Abstract
In multi-modal learning, some modalities are more influential than others,
and their absence can have a significant impact on classification/segmentation
accuracy. Hence, an important research question is if it is possible for
trained multi-modal models to have high accuracy even when influential
modalities are absent from the input data. In this paper, we propose a novel
approach called Meta-learned Cross-modal Knowledge Distillation (MCKD) to
address this research question. MCKD adaptively estimates the importance weight
of each modality through a meta-learning process. These dynamically learned
modality importance weights are used in a pairwise cross-modal knowledge
distillation process to transfer the knowledge from the modalities with higher
importance weight to the modalities with lower importance weight.
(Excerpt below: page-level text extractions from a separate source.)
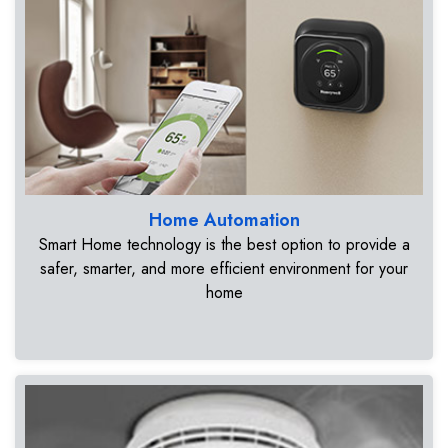
Home Automation
Smart Home technology is the best option to provide a
safer, smarter, and more efficient environment for your
home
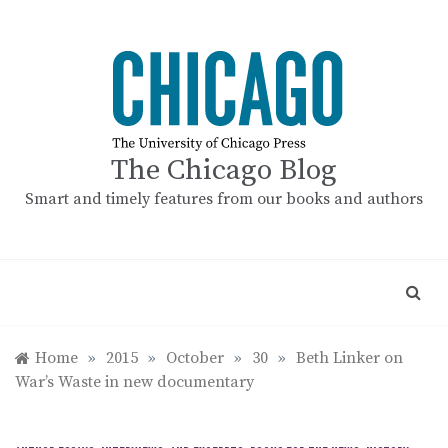
Skip
to
content
The Chicago Blog
Smart and timely features from our books and authors
Home
»
2015
»
October
»
30
»
Beth Linker on
War’s Waste in new documentary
This
cross-modal knowledge distillation produces a highly accurate model even with
the absence of influential modalities. Differently from previous methods in the
field, our approach is designed to work in multiple tasks (e.g., segmentation
and classification) with minimal adaptation. Experimental results on the Brain
tumor Segmentation Dataset 2018 (BraTS2018) and the Audiovision-MNIST
classification dataset demonstrate the superiority of MCKD over current
state-of-the-art models. Particularly in BraTS2018, we achieve substantial
improvements of 3.51\% for enhancing tumor, 2.19\% for tumor core, and 1.14\%
for the whole tumor in terms of average segmentation Dice score.